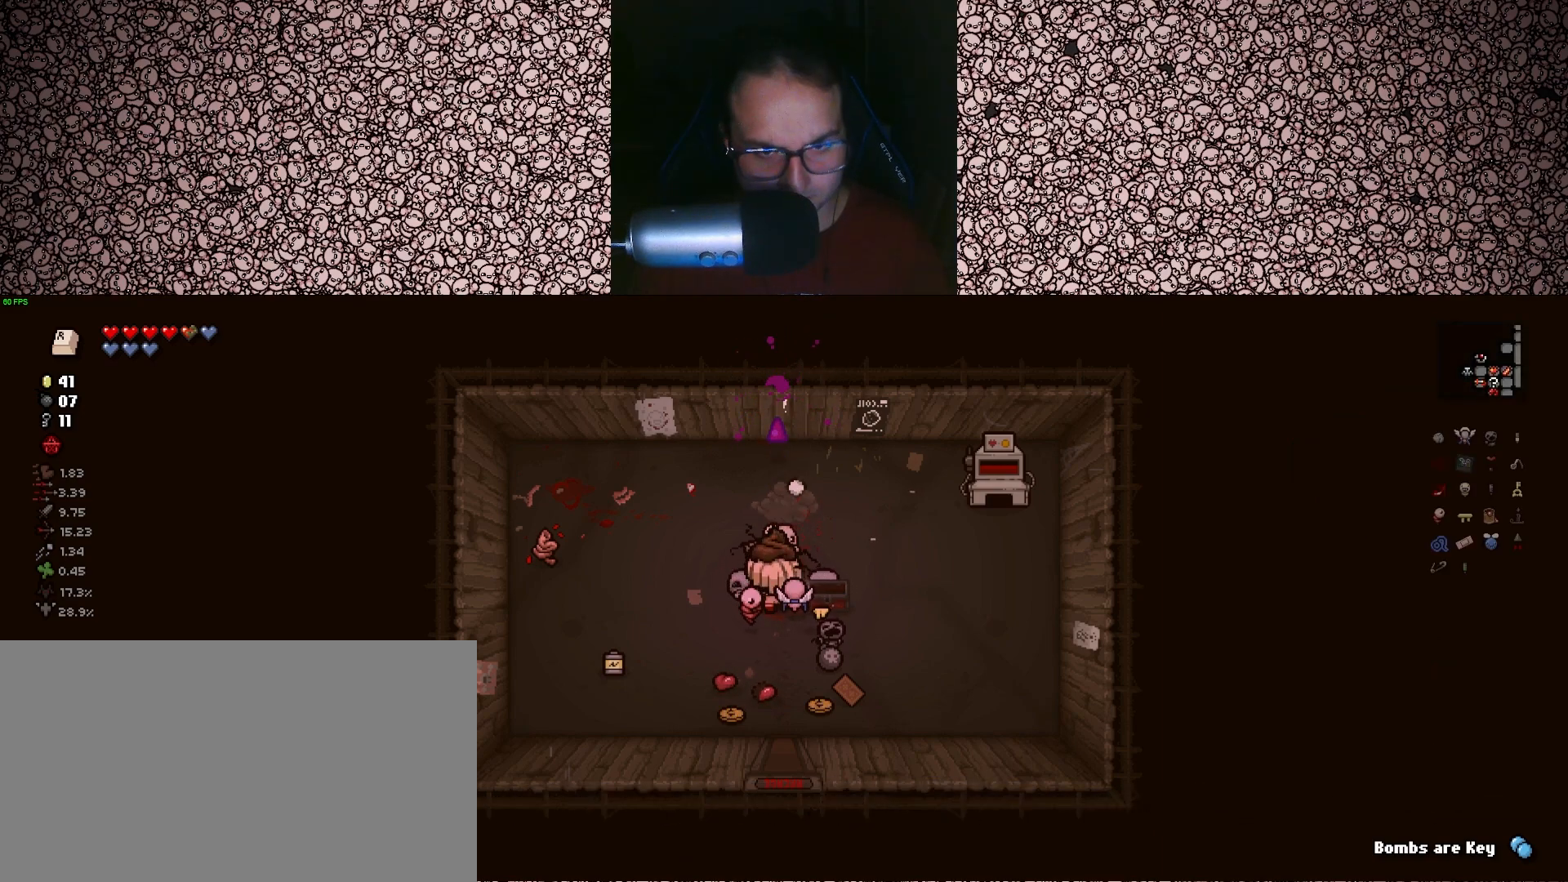
{"keys": ["up", "w"], "events": [[367, "d", "down"], [383, "d", "up"]]}
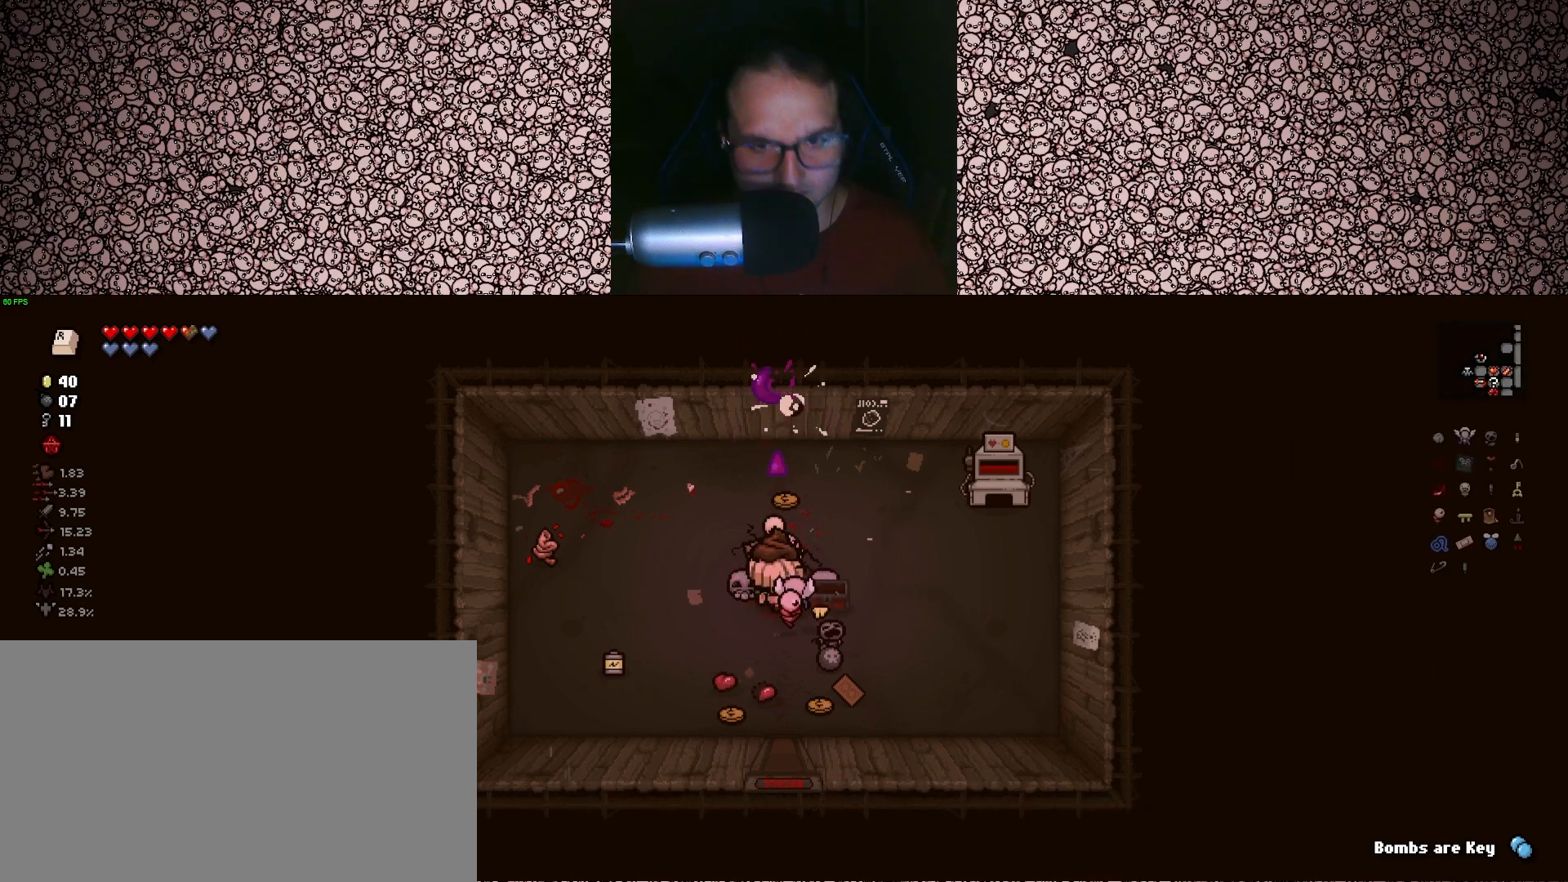
{"keys": ["tab", "up", "w"], "events": [[383, "tab", "down"]]}
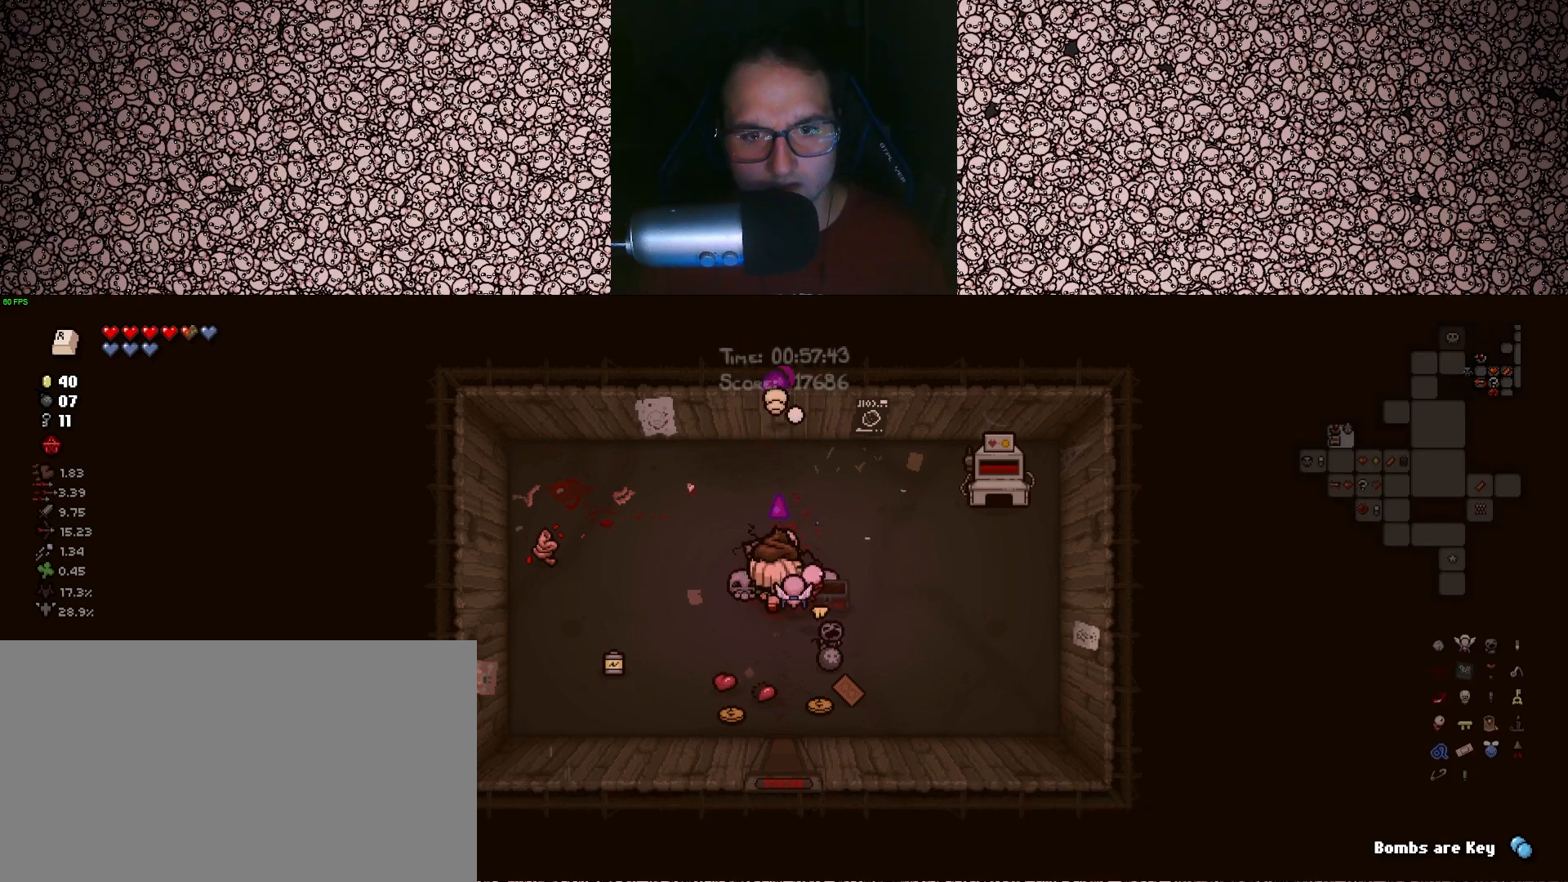
{"keys": ["tab", "up", "w"], "events": []}
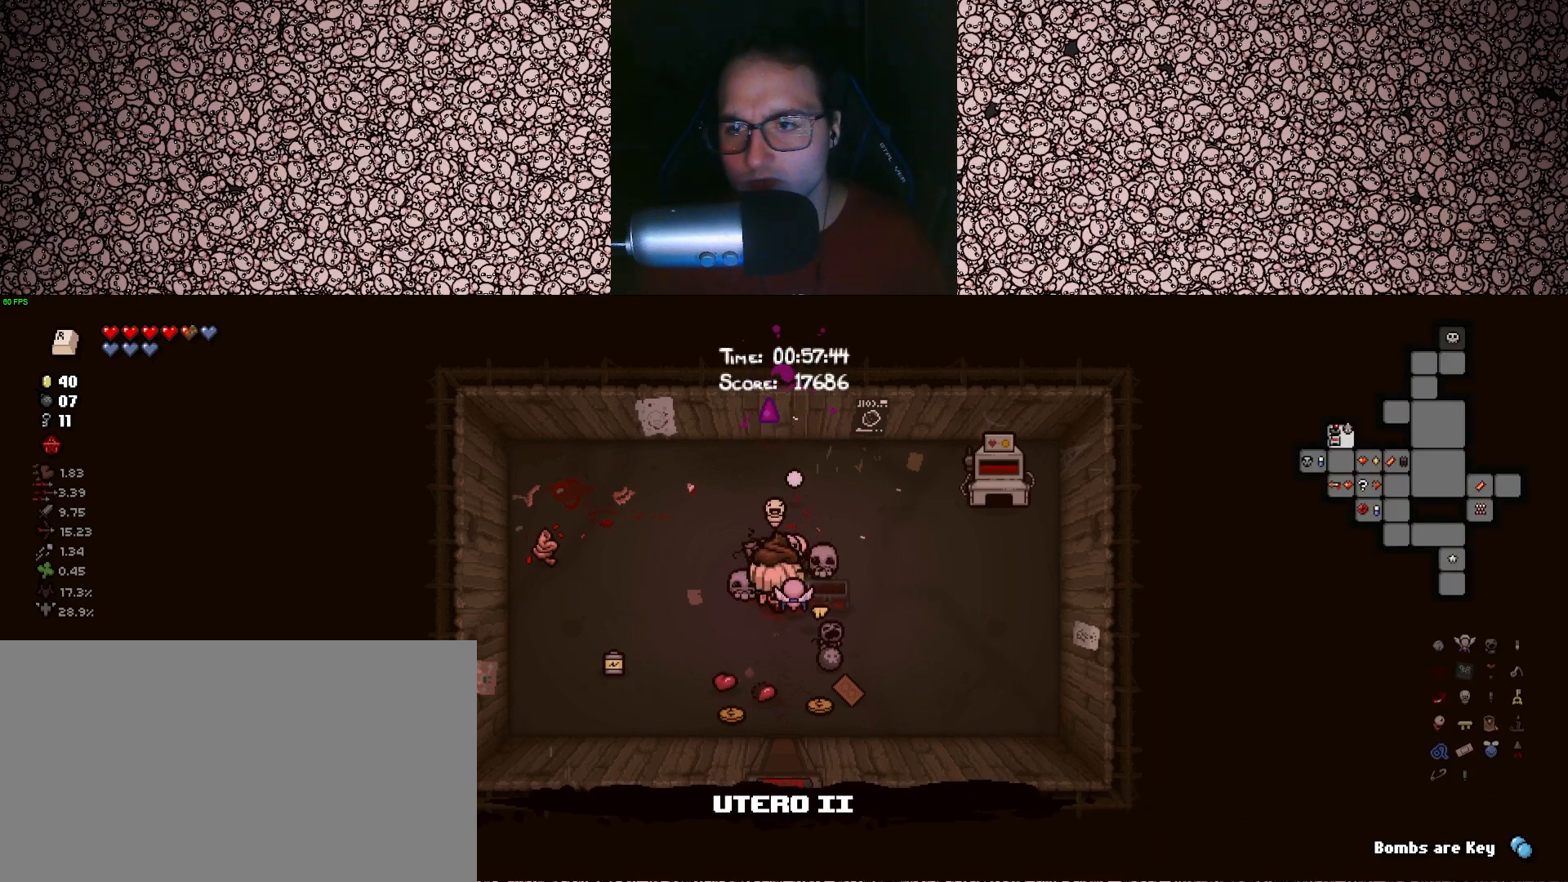
{"keys": ["tab", "up", "w"], "events": [[100, "d", "down"], [133, "d", "up"]]}
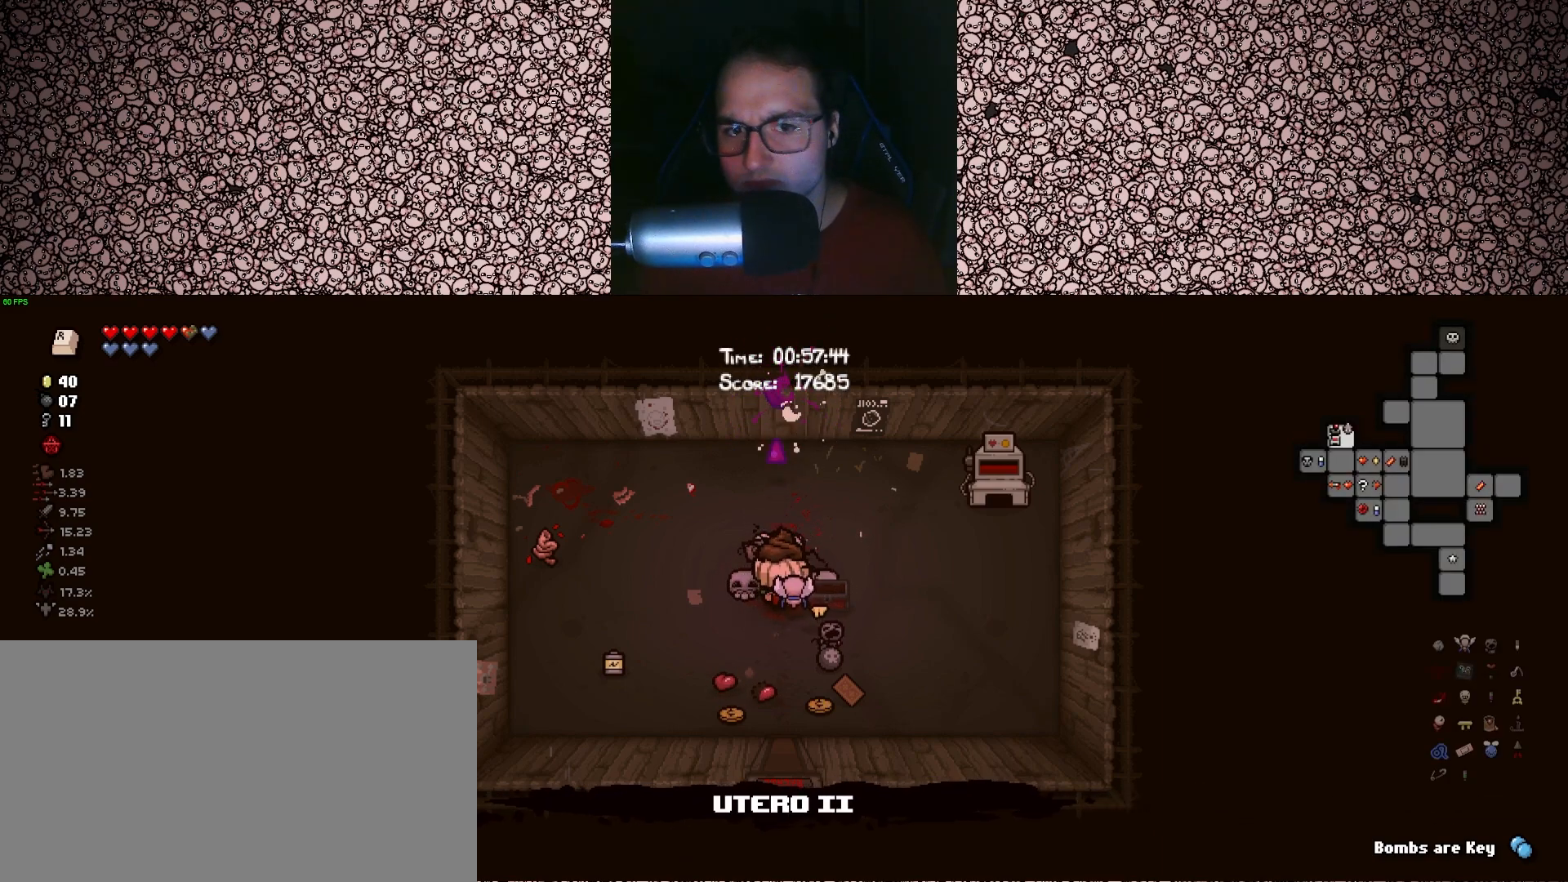
{"keys": ["tab", "up", "w"], "events": []}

★ ★ ★ ★ ★

_PROBLEM_. Some of the data mentions "down". Copy every line where it does.

_TASK ANSWER_.
{"keys": ["up", "w"], "events": [[367, "d", "down"], [383, "d", "up"]]}
{"keys": ["tab", "up", "w"], "events": [[383, "tab", "down"]]}
{"keys": ["tab", "up", "w"], "events": [[100, "d", "down"], [133, "d", "up"]]}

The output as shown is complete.